How to Buy Bonds in India: A Guide for Retail Investors
Investing wisely is key to financial growth. Many Indians focus on stocks or fixed deposits. However, bonds offer another strong option. They provide steady, predictable income. Bonds typically carry lower risk than stocks. They diversify your investment portfolio. Understanding how to buy them is important. Retail investors now have many avenues. You can choose a method that suits you.
Here are the main ways for retail investors to buy bonds in India:
1. RBI Retail Direct Scheme
The Reserve Bank of India (RBI) launched this scheme. It allows direct bond investment. Retail investors can access government securities (G-Secs). This includes Treasury Bills and Dated G-Secs. It also covers Sovereign Gold Bonds (SGBs). You avoid intermediaries entirely.
How it works:
- Open an RDG Account: You open a “Retail Direct Gilt” (RDG) account. This is free of cost with the RBI. You complete KYC formalities online. Link your savings bank account.
- Place Bids: You can participate in primary auctions. RBI conducts these for new G-Secs. The platform shows upcoming auctions. You place your bid directly. You can also buy/sell in the secondary market. Use the Negotiated Dealing System – Order Matching (NDS-OM) platform.
- Payment & Holding: Make payments via net banking or UPI. The bonds credit to your RDG account. They appear in electronic form. RBI manages all interest payments. They also handle maturity proceeds. These amounts directly credit your linked bank account.
- Pros: It offers direct access to government bonds. You pay no brokerage fees. It provides a highly secure investment. Transparency is very high. Minimum investment is low, starting from Rs 10,000.
- Cons: It focuses only on government securities. You cannot buy corporate bonds here. The secondary market liquidity for some G-Secs might be lower.
2. Through Brokers
Many brokerage firms facilitate bond transactions. They connect buyers with sellers. These firms offer access to various bond types. You can buy both government and corporate bonds.
How it works:
- Open Accounts: You need a demat account. You also need a trading account. Most stockbrokers offer these accounts. Some provide a convenient 3-in-1 account. This combines banking, demat, and trading.

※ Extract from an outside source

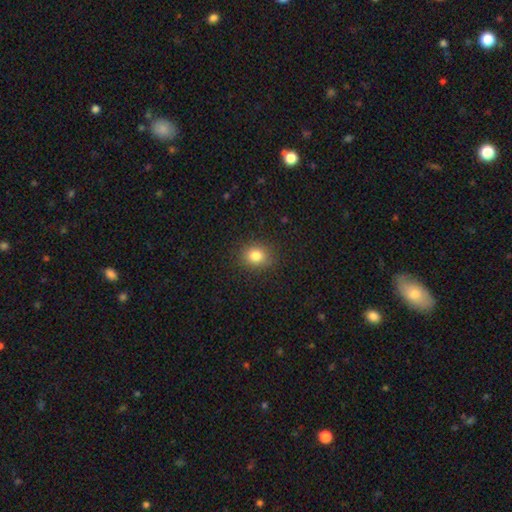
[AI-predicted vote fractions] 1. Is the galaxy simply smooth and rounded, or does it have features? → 82% smooth, 11% star or artifact, 6% featured or disk.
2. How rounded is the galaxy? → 67% round, 32% in between, 1% cigar-shaped.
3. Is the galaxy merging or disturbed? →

- Place Orders: You log into your broker’s platform. This can be a website or app. You search for available bonds. Brokers often list corporate bonds. They also list some government bonds. You select the bond and place an order.
- Settlement: The broker executes your trade. Bonds credit to your demat account. This usually takes T+1 or T+2 days. All payments go through your linked bank account.
- Pros: You get access to a wide range of bonds. This includes corporate bonds. Many brokers offer research and insights. They simplify the buying process. You trade through a familiar platform.
- Cons: You pay brokerage fees on transactions. These charges vary by broker. Some bonds may have lower liquidity. This makes selling difficult. You must rely on the broker’s platform.
3. On Stock Exchanges (NSE & BSE)
Major stock exchanges list various bonds. The National Stock Exchange (NSE) and Bombay Stock Exchange (BSE) are key. They have dedicated debt segments. Here, bonds trade like stocks.
How it works:
- Broker Access: You must have a trading account. This account links with an exchange member broker. You cannot trade directly on exchanges.
- Trading Platform: You use your broker’s trading platform. You find listed bonds there. This includes G-Secs, SDLs, and corporate bonds. Many PSU and tax-free bonds also list here.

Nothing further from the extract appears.